EXERCISE OBJECTIVE: A verbatim transcript of the data that follows, free of images, is the expected result.

MATERIAL PROVIDED:
+ + + +

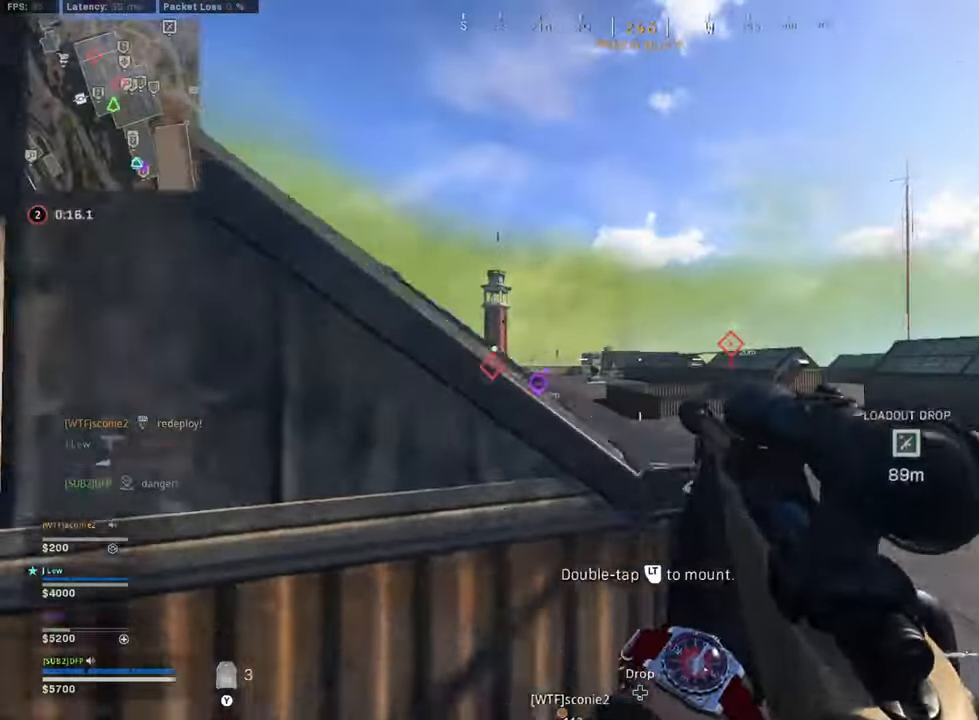
{"buttons": [], "left_stick": "left", "right_stick": "right", "events": [[42, "left_stick", "left"], [167, "right_stick", "left"], [375, "right_stick", "right"]]}
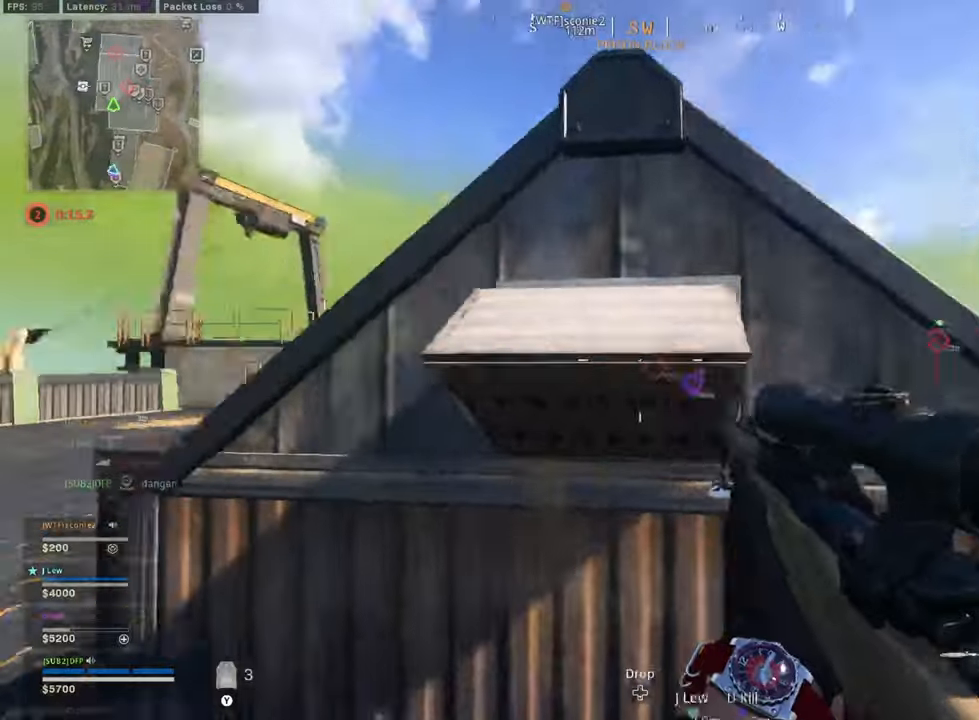
{"buttons": ["L2", "L3"], "left_stick": "left", "right_stick": "down-left", "events": [[83, "right_stick", "center"], [208, "L2", "down"], [458, "right_stick", "down-left"], [500, "L3", "down"]]}
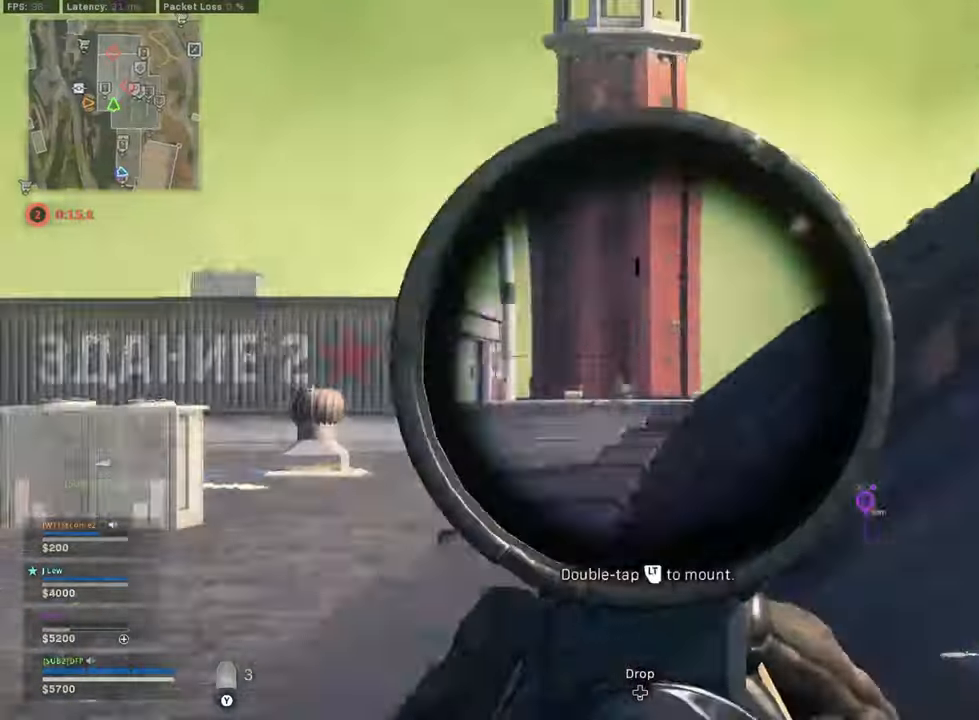
{"buttons": ["L2", "L3"], "left_stick": "left", "right_stick": "right", "events": [[125, "right_stick", "center"], [166, "left_stick", "center"], [416, "left_stick", "left"], [458, "right_stick", "right"]]}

+ + + +

ANSWER TO THE PROBLEM:
{"buttons": [], "left_stick": "left", "right_stick": "right", "events": [[42, "left_stick", "left"], [167, "right_stick", "left"], [375, "right_stick", "right"]]}
{"buttons": ["L2", "L3"], "left_stick": "left", "right_stick": "down-left", "events": [[83, "right_stick", "center"], [208, "L2", "down"], [458, "right_stick", "down-left"], [500, "L3", "down"]]}
{"buttons": ["L2", "L3"], "left_stick": "left", "right_stick": "right", "events": [[125, "right_stick", "center"], [166, "left_stick", "center"], [416, "left_stick", "left"], [458, "right_stick", "right"]]}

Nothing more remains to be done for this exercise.